Bugün, 26 Nisan 2024 Cuma

Selim EROĞLU


KAYBOLAN AHLAKSA…

KAYBOLAN AHLAKSA…


Bu haftaki yazımda düşündürücü olduğu kadar manidar bir hikâyeyle başlamak istiyorum. Hikâye şu:

Su, ateş ve ahlak arkadaş olup birlikte zaman geçirmeye başlamışlar. Birbirlerine o kadar alışmışlar ki, su ateşsiz bir yere gidemez, su ateşi, ateş suyu görmeden uyuyamaz olmuş. Ahlak ateşsiz yürüyemez, su ahlak olmadan akamaz olmuş.

Zamanla aralarına ayrılığın girmesinden endişelenmişler, birbirlerini kaybetmekten korkar olmuşlar. Baş başa oldukları bir gün, kaybolurlarsa birbirlerini nasıl bulabileceklerini anlatmaya karar vermişler. Ateş ve ahlak suya sormuş:

“Kaybolursan seni nasıl bulacağız?”

Su cevap vermiş:

“Nerede bir şırıltı duyarsanız ben oradayım?” demiş.

Sıra ateşe gelmiş. Su: “Seni yitirirsek ne yapalım?” diye sormuş. Ateş:

“Duman gördüğümüz yerde ben varım” cevabını vermiş.

Sıra ahlaka gelince cevabı şu olmuş:

“Beni asla kaybetmeyin, eğer kaybedersiniz, bir daha asla bulamazsınız!”

İşte böyle.

Kaybolan bir şeyi, bir zaman sonra bulmak mümkündür. İlim Çin’de de olsa gidip buluruz. Lakin kaybolan ahlaksa bir daha bulamayız.

Ahlak bir anda kaybolmaz. Gıdım gıdım elden gider. Elden gittiğinde farkına bile varamayız.

Dünya ahlak üzerine kuruludur desek yanlış söylemiş olmayız. Her şeyin bir ahlakı vardır. İş ahlakı, meslek ahlakı, ticaret ahlakı… gibi.

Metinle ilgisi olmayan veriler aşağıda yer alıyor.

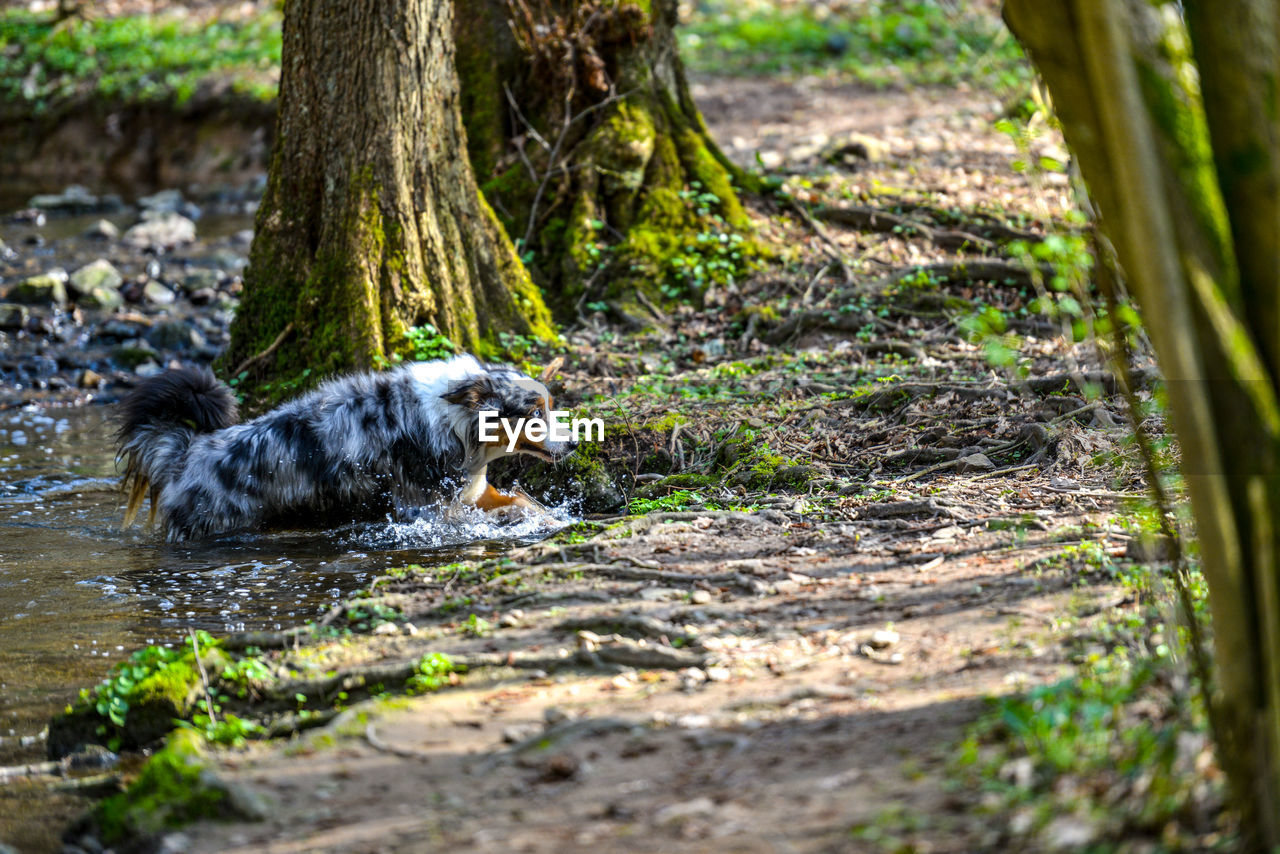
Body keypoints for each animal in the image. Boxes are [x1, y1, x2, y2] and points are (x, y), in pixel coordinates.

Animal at [115, 353, 576, 540]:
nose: (574, 443)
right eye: (535, 413)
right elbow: (499, 512)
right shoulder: (424, 511)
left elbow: (521, 500)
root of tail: (187, 454)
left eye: (551, 406)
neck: (457, 423)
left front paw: (553, 519)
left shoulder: (471, 492)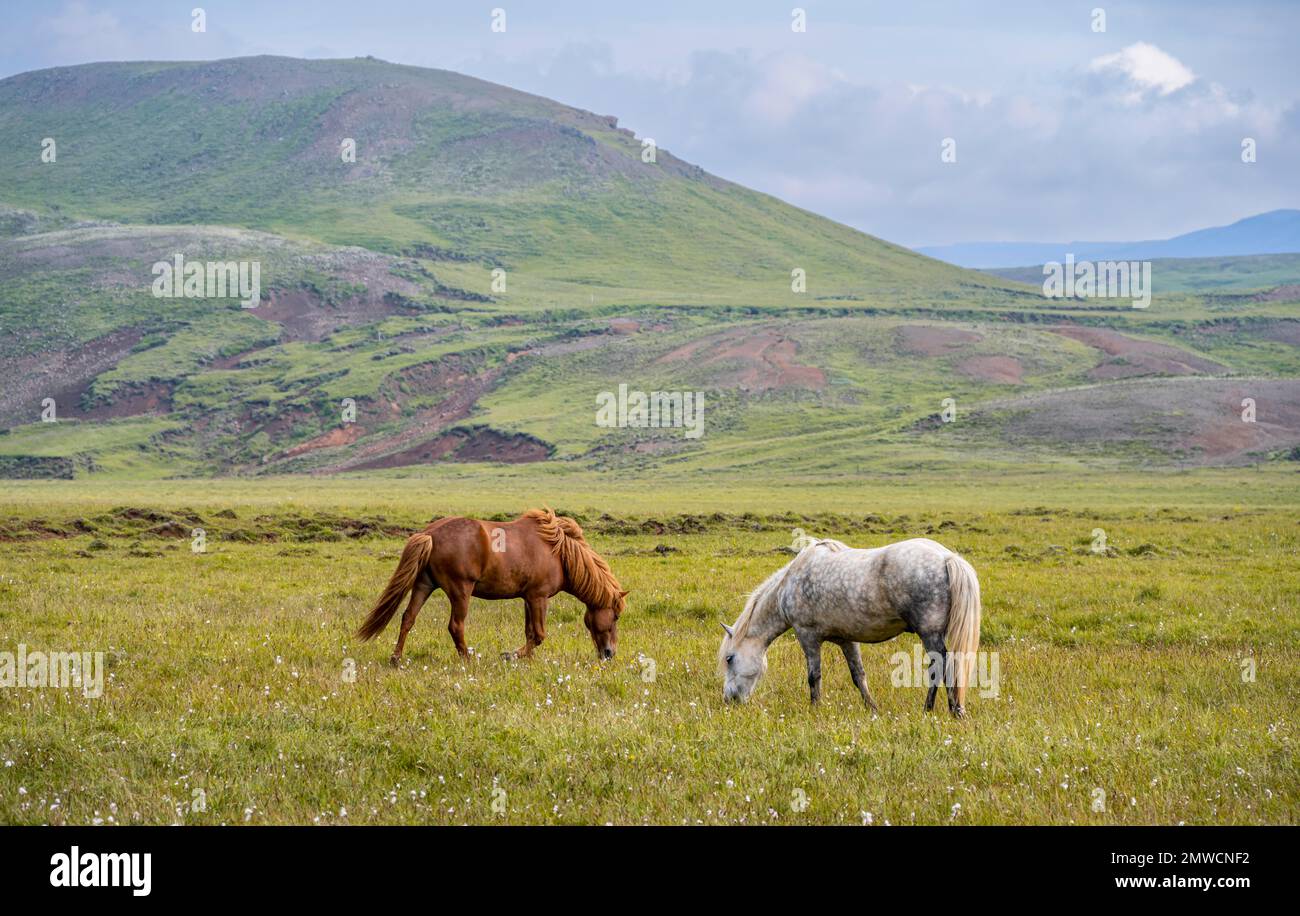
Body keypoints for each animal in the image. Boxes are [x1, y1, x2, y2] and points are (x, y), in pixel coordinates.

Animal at [358, 506, 626, 665]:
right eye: (615, 617)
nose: (609, 654)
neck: (558, 552)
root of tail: (430, 534)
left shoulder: (528, 598)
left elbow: (530, 632)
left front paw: (525, 659)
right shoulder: (538, 597)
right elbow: (539, 635)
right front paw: (511, 655)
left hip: (424, 585)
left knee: (408, 618)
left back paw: (396, 658)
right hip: (460, 591)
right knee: (455, 626)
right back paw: (467, 659)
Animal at [717, 535, 977, 717]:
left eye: (729, 658)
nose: (729, 699)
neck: (789, 584)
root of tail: (946, 557)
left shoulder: (807, 636)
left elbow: (814, 676)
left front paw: (815, 709)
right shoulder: (847, 640)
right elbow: (858, 675)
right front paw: (872, 708)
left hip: (929, 634)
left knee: (940, 666)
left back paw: (936, 709)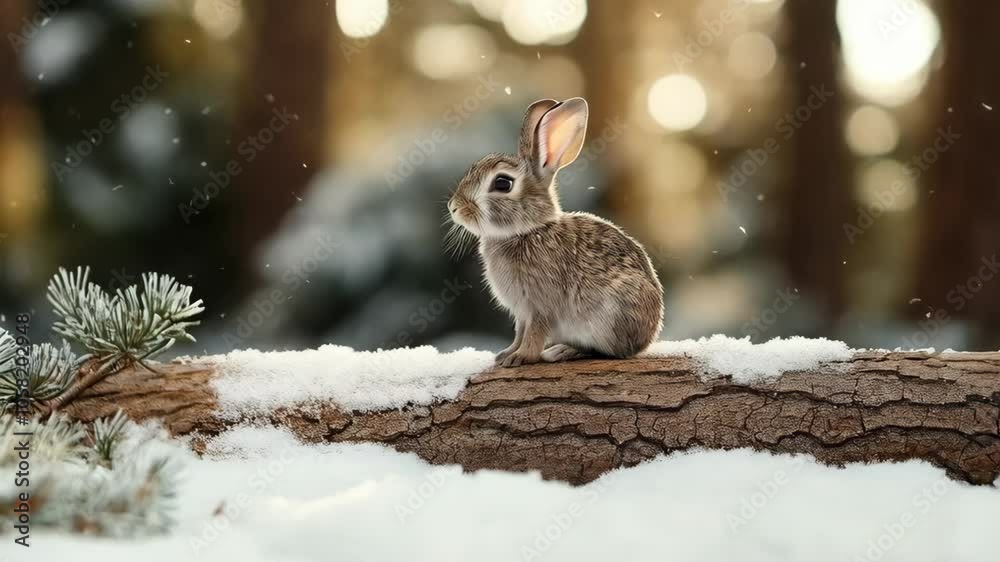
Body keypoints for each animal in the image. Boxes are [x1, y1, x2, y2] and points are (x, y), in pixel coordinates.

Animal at [447, 97, 664, 367]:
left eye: (502, 183)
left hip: (610, 316)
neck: (526, 231)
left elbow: (534, 333)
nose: (454, 208)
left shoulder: (540, 305)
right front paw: (506, 354)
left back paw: (561, 351)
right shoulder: (521, 312)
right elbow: (520, 333)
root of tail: (648, 336)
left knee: (608, 351)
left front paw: (519, 358)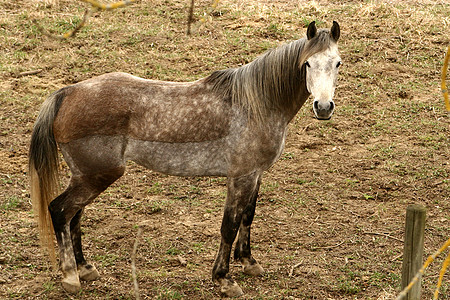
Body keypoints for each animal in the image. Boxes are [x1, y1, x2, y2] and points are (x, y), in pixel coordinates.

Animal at [29, 21, 342, 298]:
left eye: (337, 63)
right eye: (307, 64)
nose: (323, 107)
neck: (255, 105)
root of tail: (67, 93)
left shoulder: (255, 174)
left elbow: (248, 216)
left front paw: (248, 262)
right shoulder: (240, 177)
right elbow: (229, 225)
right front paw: (223, 279)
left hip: (87, 177)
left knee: (74, 216)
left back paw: (85, 268)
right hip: (96, 176)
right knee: (60, 211)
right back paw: (70, 276)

Fatih Sultan Mehmet, halkın ahlakı kemale erdikten sonra İstanbul’u fethedebilmiştir.

Sosyal medyada bir söz paylaşmıştım:

“Beni bu hayatta en çok sözünde durmayanlar yordu” diye. Çok manidar bulunmuş ve değişik yorumlar yapılmıştı. Çok samimi bir arkadaşım yüzüme karşı “kimi kastediyorsun” bile demişti. Israrla benden isim istemişti. İstersem çok isim verebilirdim. Ne gerek var. Bizi bilen bilir, bilmeyen kendi bilir.

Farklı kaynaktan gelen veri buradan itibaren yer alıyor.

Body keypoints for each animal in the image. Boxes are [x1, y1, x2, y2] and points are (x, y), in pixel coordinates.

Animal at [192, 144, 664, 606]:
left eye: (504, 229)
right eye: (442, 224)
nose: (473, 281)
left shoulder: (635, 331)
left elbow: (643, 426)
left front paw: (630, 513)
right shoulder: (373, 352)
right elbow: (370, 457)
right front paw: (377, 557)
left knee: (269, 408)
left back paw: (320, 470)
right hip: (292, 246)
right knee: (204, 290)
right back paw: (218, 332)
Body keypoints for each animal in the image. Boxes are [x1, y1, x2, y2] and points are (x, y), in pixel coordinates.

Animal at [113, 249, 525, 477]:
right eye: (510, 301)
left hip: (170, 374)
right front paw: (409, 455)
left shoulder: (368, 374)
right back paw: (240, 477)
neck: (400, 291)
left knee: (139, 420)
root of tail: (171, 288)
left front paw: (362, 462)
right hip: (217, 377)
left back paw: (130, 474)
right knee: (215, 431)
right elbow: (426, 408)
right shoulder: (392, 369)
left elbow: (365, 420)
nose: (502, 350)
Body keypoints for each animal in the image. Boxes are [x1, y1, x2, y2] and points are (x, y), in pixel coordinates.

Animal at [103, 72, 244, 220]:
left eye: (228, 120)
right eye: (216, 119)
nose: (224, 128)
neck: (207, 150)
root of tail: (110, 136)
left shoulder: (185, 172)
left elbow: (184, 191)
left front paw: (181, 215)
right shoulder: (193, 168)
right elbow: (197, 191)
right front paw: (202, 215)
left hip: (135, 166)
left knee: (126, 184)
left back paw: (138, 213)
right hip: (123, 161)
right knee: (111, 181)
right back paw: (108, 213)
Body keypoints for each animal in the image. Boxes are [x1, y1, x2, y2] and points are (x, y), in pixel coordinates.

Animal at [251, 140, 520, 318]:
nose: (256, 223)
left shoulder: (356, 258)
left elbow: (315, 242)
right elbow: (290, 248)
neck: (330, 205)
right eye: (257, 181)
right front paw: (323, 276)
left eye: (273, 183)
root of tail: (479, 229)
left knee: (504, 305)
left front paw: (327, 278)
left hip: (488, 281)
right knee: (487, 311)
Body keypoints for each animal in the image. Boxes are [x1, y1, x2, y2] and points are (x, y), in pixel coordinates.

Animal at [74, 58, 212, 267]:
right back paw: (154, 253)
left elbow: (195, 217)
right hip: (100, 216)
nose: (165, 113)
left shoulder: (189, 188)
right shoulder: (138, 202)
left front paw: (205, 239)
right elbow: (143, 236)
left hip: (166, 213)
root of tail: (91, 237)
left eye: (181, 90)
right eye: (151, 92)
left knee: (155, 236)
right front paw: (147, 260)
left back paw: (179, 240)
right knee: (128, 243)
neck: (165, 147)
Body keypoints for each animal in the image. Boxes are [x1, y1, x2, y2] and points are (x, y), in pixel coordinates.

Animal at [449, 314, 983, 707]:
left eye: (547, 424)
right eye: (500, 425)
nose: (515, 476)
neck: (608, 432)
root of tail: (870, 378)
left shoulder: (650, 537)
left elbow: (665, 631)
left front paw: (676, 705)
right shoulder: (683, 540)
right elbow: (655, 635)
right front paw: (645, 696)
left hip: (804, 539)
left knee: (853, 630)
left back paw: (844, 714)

Eskilerin bir sohbet ahlakı varmış. Kalp kırmamak için olayı sembollerle ifade ederlermiş. Böylece herkes kıssadan hissesini alırmış.

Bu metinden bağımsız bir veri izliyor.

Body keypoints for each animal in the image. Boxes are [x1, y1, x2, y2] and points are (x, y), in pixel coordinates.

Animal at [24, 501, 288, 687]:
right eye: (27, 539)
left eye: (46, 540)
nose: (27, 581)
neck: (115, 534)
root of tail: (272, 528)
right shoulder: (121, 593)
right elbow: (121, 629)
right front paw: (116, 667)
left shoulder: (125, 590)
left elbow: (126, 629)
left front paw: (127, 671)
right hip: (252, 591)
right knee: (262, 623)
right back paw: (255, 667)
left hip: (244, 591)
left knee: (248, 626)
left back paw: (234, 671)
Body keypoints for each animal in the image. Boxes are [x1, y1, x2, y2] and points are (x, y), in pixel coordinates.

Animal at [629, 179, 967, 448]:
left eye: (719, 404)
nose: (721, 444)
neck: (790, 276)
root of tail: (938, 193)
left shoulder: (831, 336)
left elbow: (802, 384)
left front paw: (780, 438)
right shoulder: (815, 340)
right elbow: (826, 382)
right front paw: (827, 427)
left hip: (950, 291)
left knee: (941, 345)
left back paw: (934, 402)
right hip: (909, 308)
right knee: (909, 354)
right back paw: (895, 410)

İnsan ilişkilerinin de bir ahlakı vardır. Bunun birinci şartı “sözünde durmak” olmalı, diye düşünüyorum. Öyle ya sözünde durmayanla nasıl yol yürüyecek, nasıl mesafe alacaksınız.

Sizi bilmem ama beni en çok sözünde durmayanlar yordu bu hayatta. Atalarımız, “Hayvan yularından, insan sözünden tutulur” demişler. Söz namustur.

Ahlaklı ve erdemli olmanın birinci şartı sözünde durmaktır. Sözünde durmak bedel ister. Bedel ödemeyi göze alamayanlar, ahlaklı olamazlar. Bu bedelin faturası çok ağır da olabilir.

İnsanların güvenini kaybetmektense para kaybetmeyi göze alabiliyorsak ahlaklıyız demektir.

“Ne yapayım, öyle demiştim ama şimdi şartlar değişti, işine gelirse” diyen bir kimsede ahlaki yıpranma başlamış demektir.

Bir arkadaşım durumunu ifade için sık sık: “Beni eşkıyalar soymadı, mertlik bu hale getirdi” diyordu.

Varsın olsun. Mert kalabilmek ahlaklı olmanın bedelidir.

“Ahlak kalmamış” demeye başlıyorsak tehlike yakın demektir. Aman ahlakımızı kaybetmeyelim. Sonra bulamayız.